Just think for a moment about a different scenario. Pretend that your father is at a very advanced stage of cancer, and only has a day or two to live. You go to visit him, wagging your finger in his face and telling him that everyone is wrong about that terminal diagnosis; he surely will not die from cancer, so he’d better stop thinking about such nonsense. I suspect that if the man in bed had the strength to do it, he would just roll his eyeballs and wonder what kind of a child he had raised!
Now look at today’s scenario. Jesus has just told the apostles that he would be killed when they got to Jerusalem, but would be raised from the dead. Picture the apostle Peter taking Jesus aside, wagging his finger in his face in a very scolding, reprimanding way [that is what the word “rebuke” means], and telling him that he has to stop talking such nonsense. After all, it doesn’t fit the “victorious warrior” image that applies to the Messiah. Jesus didn’t lose a heartbeat. He immediately told Peter to get out of his way; Peter was acting like a “Satan,” an obstacle in his path.

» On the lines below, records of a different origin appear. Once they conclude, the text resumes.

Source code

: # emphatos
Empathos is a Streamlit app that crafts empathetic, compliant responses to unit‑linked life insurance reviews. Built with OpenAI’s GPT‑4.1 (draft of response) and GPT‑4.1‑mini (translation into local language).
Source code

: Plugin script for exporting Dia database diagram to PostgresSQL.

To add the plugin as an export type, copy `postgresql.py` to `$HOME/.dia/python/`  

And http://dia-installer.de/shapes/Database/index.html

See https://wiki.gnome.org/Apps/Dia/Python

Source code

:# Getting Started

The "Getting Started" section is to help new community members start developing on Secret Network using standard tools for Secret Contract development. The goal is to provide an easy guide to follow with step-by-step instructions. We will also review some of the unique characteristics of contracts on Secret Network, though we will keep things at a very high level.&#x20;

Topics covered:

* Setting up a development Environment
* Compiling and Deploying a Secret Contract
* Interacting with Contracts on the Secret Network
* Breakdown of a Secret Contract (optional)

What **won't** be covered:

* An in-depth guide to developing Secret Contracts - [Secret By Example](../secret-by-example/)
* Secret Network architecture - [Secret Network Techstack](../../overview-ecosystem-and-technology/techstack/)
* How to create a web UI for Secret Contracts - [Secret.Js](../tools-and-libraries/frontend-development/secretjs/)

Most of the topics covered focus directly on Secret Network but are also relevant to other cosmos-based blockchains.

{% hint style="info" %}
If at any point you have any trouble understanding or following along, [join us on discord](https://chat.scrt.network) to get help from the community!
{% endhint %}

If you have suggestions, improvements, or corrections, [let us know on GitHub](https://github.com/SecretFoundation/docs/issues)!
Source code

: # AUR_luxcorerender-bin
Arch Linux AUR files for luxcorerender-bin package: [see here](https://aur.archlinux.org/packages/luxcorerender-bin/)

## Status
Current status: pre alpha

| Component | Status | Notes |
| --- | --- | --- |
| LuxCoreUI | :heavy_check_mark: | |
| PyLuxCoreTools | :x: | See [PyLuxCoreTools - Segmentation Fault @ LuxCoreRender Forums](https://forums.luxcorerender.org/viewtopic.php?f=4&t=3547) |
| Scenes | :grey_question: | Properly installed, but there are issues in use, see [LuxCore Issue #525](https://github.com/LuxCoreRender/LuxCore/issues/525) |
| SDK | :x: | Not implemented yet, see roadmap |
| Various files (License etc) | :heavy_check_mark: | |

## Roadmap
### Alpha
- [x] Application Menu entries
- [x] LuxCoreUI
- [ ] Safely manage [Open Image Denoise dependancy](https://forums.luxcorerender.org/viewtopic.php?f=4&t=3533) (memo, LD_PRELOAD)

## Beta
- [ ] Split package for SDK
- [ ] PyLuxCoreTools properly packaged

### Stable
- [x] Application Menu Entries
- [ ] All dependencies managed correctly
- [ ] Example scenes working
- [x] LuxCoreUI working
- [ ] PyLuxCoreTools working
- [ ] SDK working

Peter just didn’t “get it.” To be Messiah did not mean to receive power and glory in the political or military sense expected by us humans. Rather, Jesus came to teach us that Messiahship means self-sacrifice and self-giving. If that is true for the Messiah, then it’s also true for his followers! Peter, along with you and I have to rethink what it means to be a true Disciple. There’s no room for seeking honour and glory; there is only room for self-sacrificing love. Your home and your workplace are the testing grounds to prove your ability to effectively use that weapon of love.
However, Peter’s scorn for Jesus’ prediction would soon change to recognition of the need to “deny self” and follow Jesus, even with our crosses. This actually makes us “partners” in this redemptive mystery.